WOONSOCKET — The Americans couldn’t make up their minds about fighting the British. And some on the British side thought they were done fighting Americans during the revolution.
But by the time it was over, the War of 1812 ended up cementing America’s place in the pantheon of world powers, opening a gateway to an era of epic economic expansion for the young nation.
And, as a little side benefit, it gave us the national anthem.
Frank Daly’s history lesson was the centerpiece of yesterday’s Veterans Day tribute outside the Museum of Work and Culture, a celebration that included patriotic songs, speeches and poetry before a crowd of roughly 150 people.
A throng of dignitaries was on hand for the affair, including newly re-elected U.S. Rep. David Cicilline, Mayor Leo T. Fontaine, United Veterans Council President Richard Schatz, State Sens. Marc Cote and Roger Picard, Rep.-elect Stephen Casey and members of the City Council and School Committee.
“We enjoy tremendous freedoms in this country because of the sacrifices of our veterans and their families,” said Rep. Cicilline.

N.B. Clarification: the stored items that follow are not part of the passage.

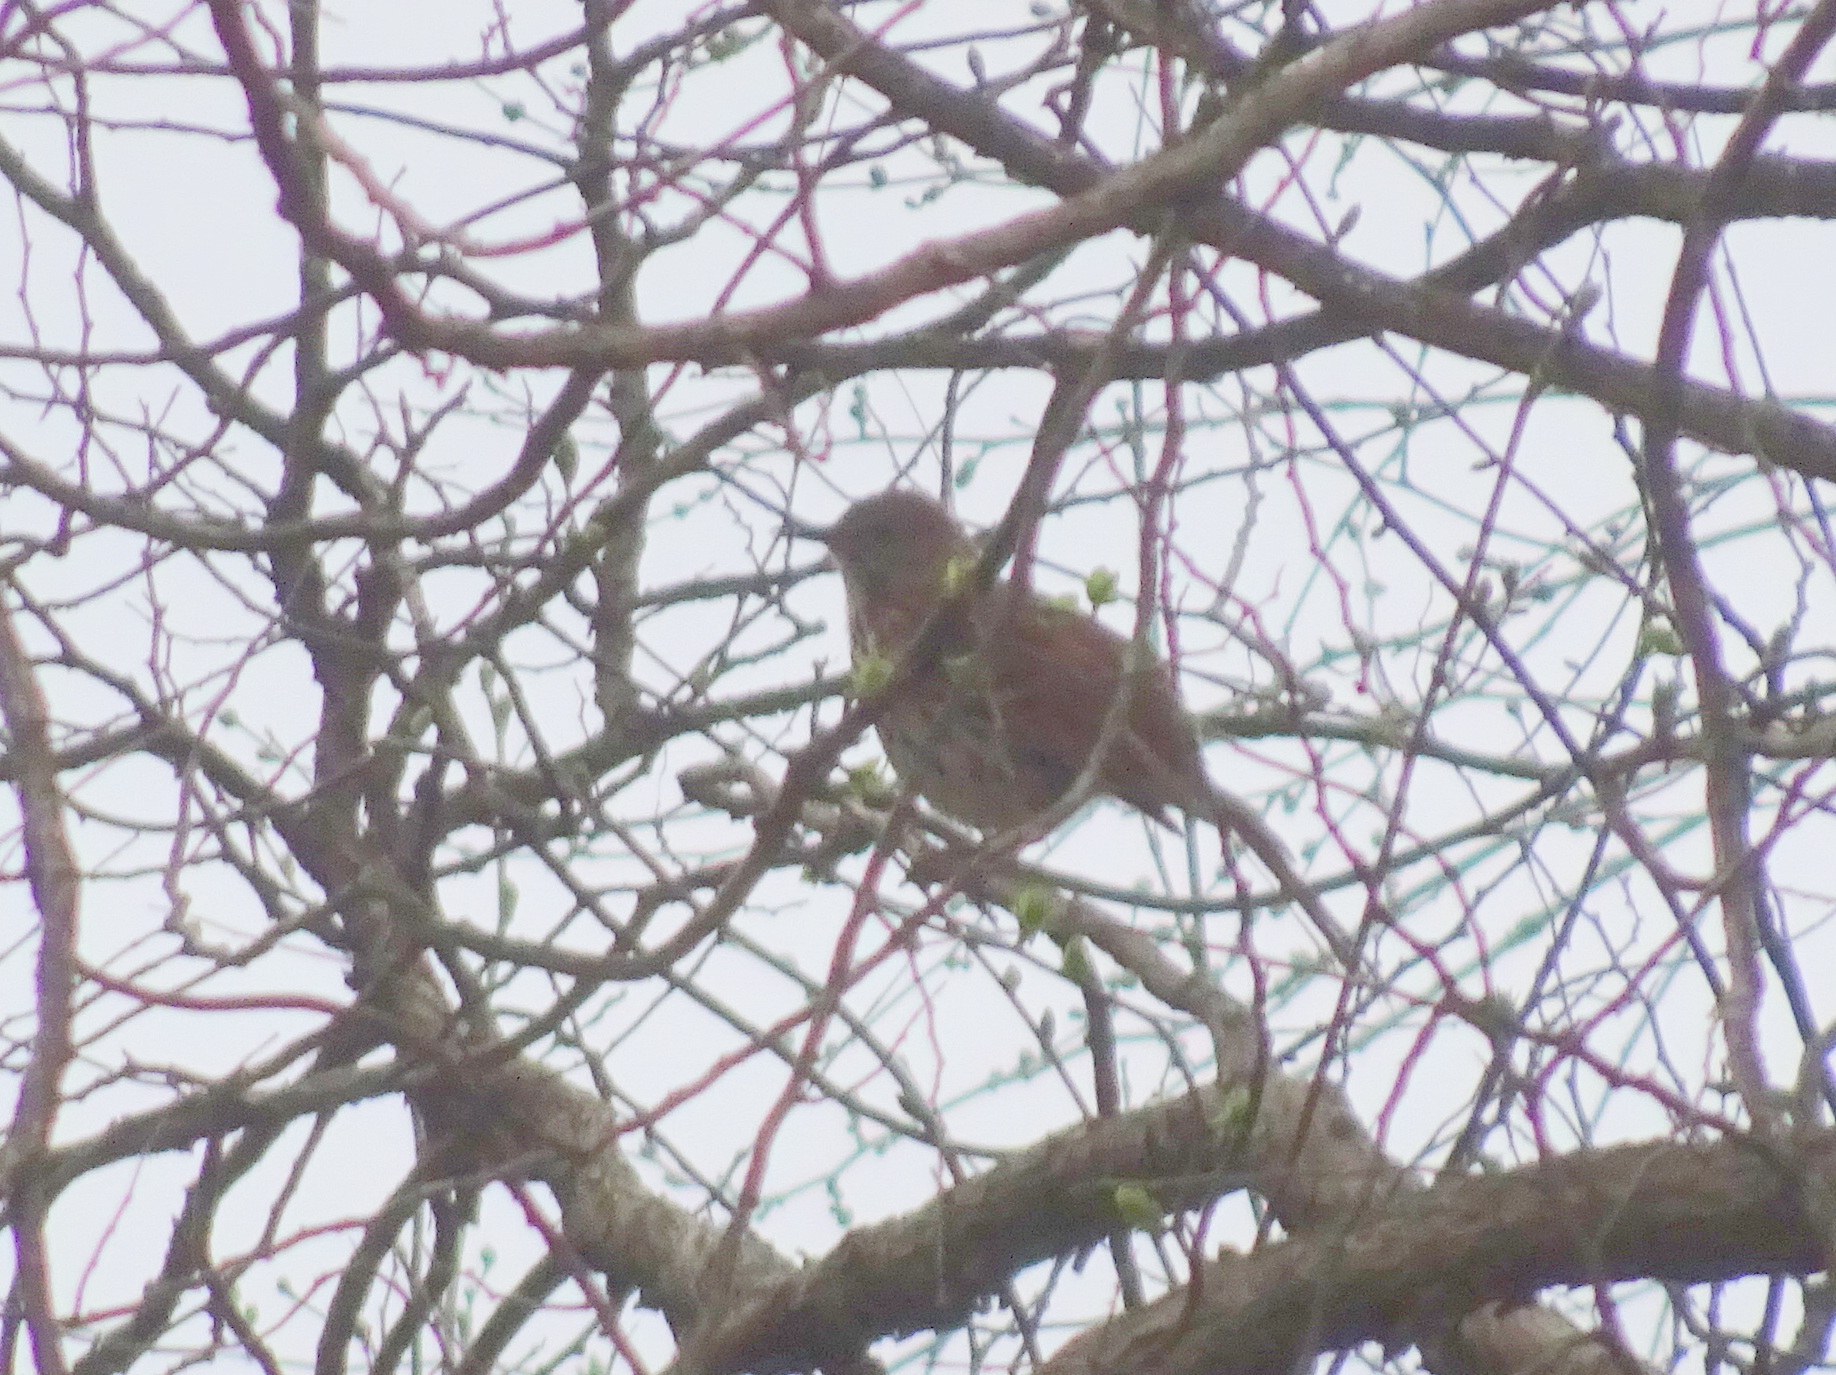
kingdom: Animalia
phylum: Chordata
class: Aves
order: Passeriformes
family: Mimidae
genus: Toxostoma
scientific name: Toxostoma rufum
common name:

They deserve our loudest thanks, says Cicilline, but the country must also put its money where its mouth is by upholding policies and passing budgets to support health care, counseling, employment and other programs to support veterans.
“It took me 40 years to find out I had PTSD,” said Woonsocket’s Veterans Affairs Advisor Ernest Boisvert. “Why? Because I was too proud.”